I’m having a failure of imagination here, I assume an aligned AGI would upload human minds, preventing them from dying, but beyond that it’s not clear to me what would happen. Would we just get wireheaded? Is there a CEV from human values that results in choice or life that has an analogue to a good life right now? Does anyone understand what would happen if you gave an AGI human values and told it to extrapolate from there?
[Question] What would the creation of aligned AGI look like for us?
I think we’re much closer to AGI than we are to being able to upload human minds.
So, although an aligned AGI would probably accelerate research for uploading, I don’t think it’s guaranteed it would succeed in short order or even ever.
This is a really good question!
Some of this is covered in the Fun Theory sequence, I believe.
In short: do you want to be wireheaded by FAI?
And if not, why would you assume it would do that, then?
Do you want to have no choice in the kind of life you live in utopia?
And if not, why do you assume FAI would leave you no choice?
I suppose you might think the extrapolated version of your values or of humanity’s values would want these things. But I strongly disagree. I don’t think it is the case at all.
If the utopia you are imagining sounds horrible to you, let’s not do that. Let’s figure out how to build a better utopia.
There are many possible ways to extrapolate from human values. How do we figure out which one we prefer? I’m not sure this problem has been completely solved yet. (have you read Eliezer’s 2004 paper on CEV? It makes an attempt at solving it).
But I do think it’s kinda of obvious that most humans would prefer not to be wireheaded? That we have other desires than to be reduced to a thoughtless entity feeling nothing but pleasure? That we, in fact, would find the idea of it repulsive and horrible?
I believe, almost certainly, that the answer is yes.
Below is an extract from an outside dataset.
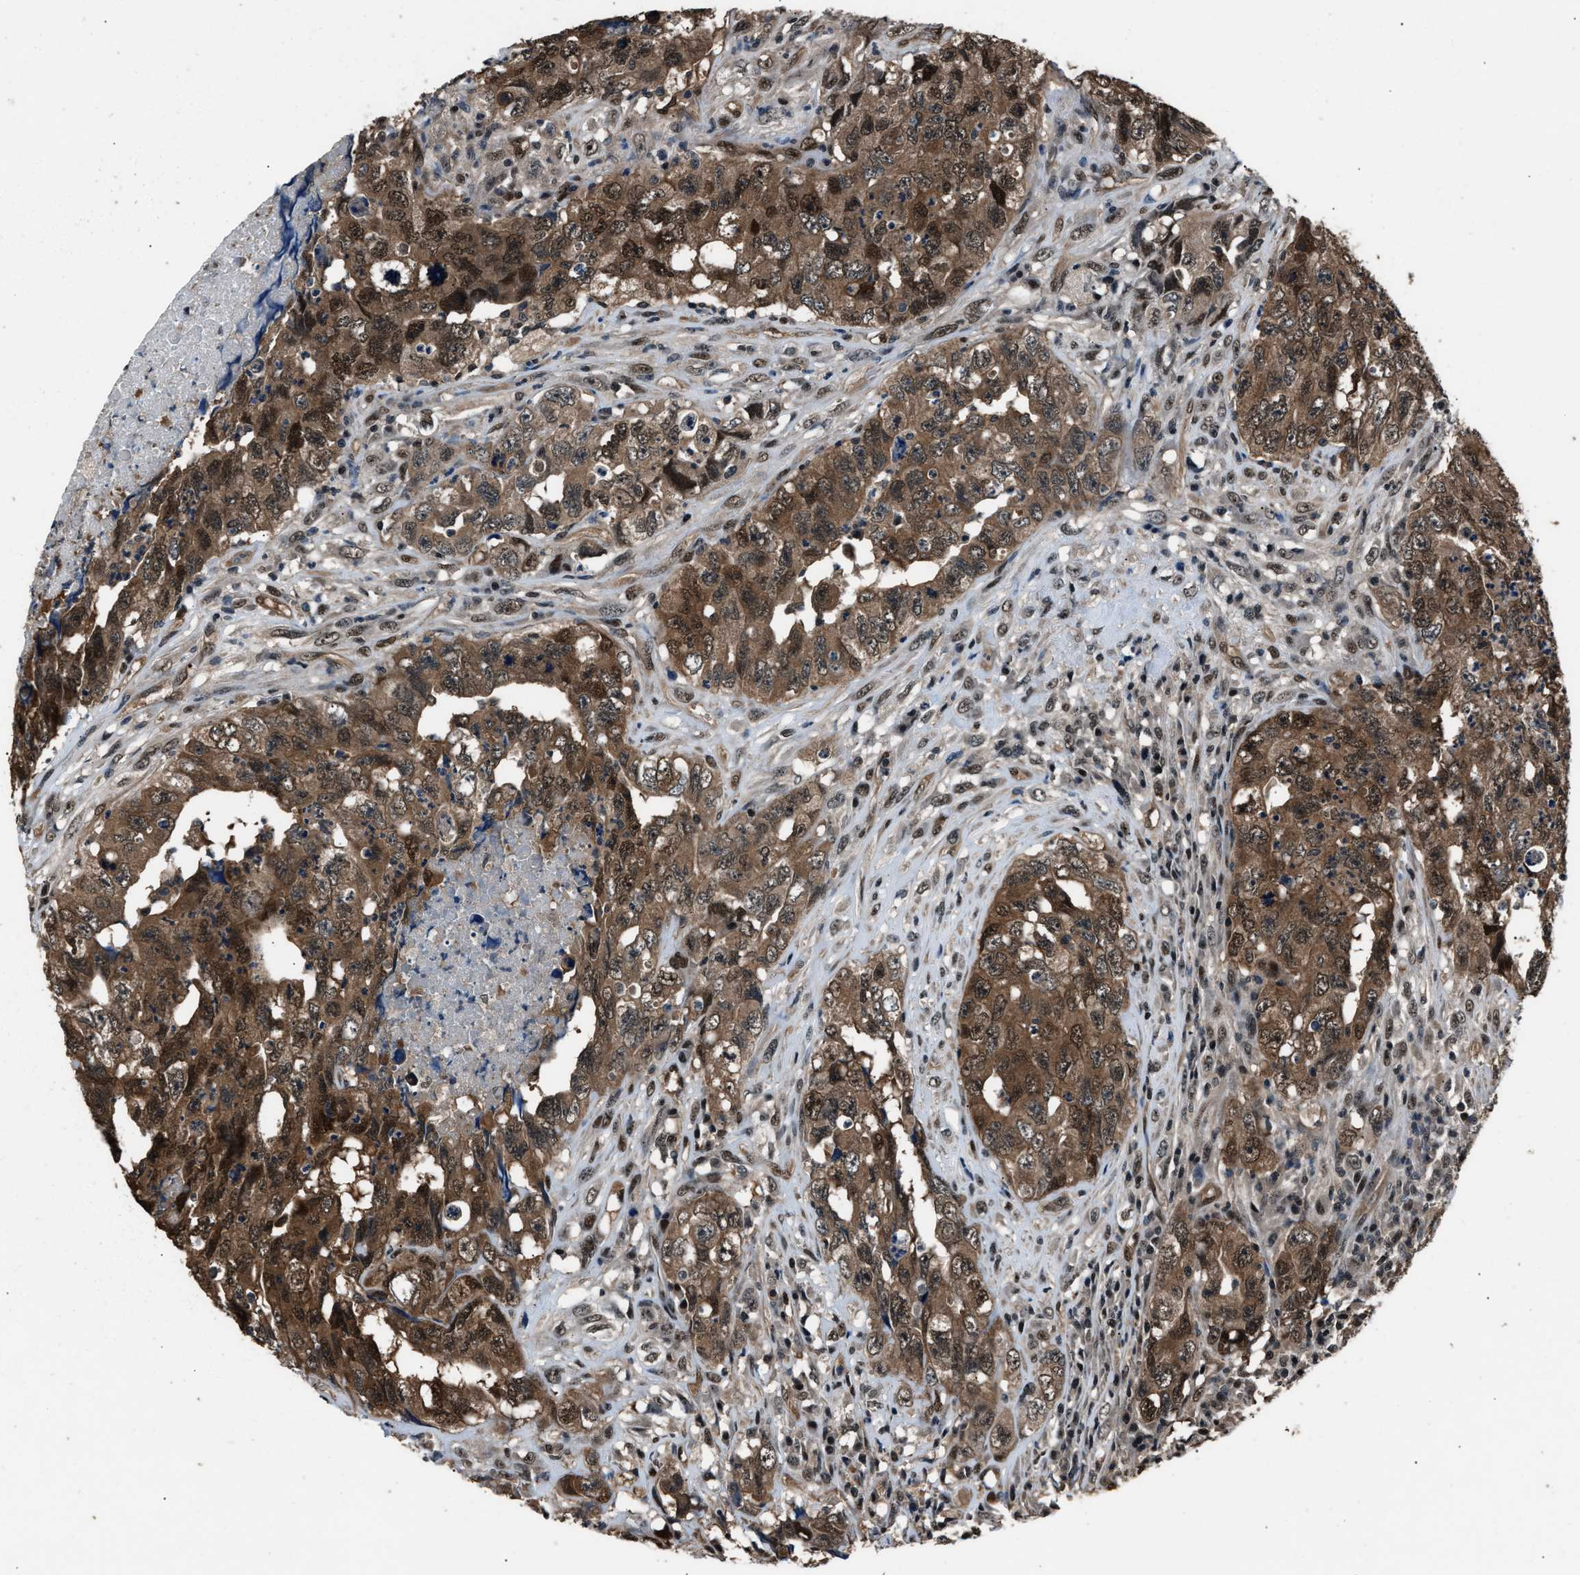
{"staining": {"intensity": "moderate", "quantity": ">75%", "location": "cytoplasmic/membranous,nuclear"}, "tissue": "testis cancer", "cell_type": "Tumor cells", "image_type": "cancer", "snomed": [{"axis": "morphology", "description": "Carcinoma, Embryonal, NOS"}, {"axis": "topography", "description": "Testis"}], "caption": "Embryonal carcinoma (testis) stained with a brown dye demonstrates moderate cytoplasmic/membranous and nuclear positive positivity in about >75% of tumor cells.", "gene": "DFFA", "patient": {"sex": "male", "age": 32}}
Thanks for the answer! As you suspected, I don’t think wireheading is a good thing, but after reading about infinite ethics and the repugnant conclusion I’m not entirely sure that there exists a stable mathematically expressible form of ethics we could give to an AGI. Obviously I think it’s possible if you specify exactly what you want and tell the AGI not to extrapolate. However I feel that realistically, it’s going to take our ethics and take it to its logical end, and there exists no ethical theory that really expresses how utility should be valued without causing paradoxes or problems we can’t solve. Unless we manage to build AGI using an evolutionary method to mimick human evolution, I believe that any training or theory given to it would subtly fail.
It depends on what is possible in principle. My opinion is that it will say something like this to it’s owner: “In fact, current technology level is very close to fundamental limits, so no nanorobots, no immortality, no space colonies et. ct. Maybe make some money on stock market for you?”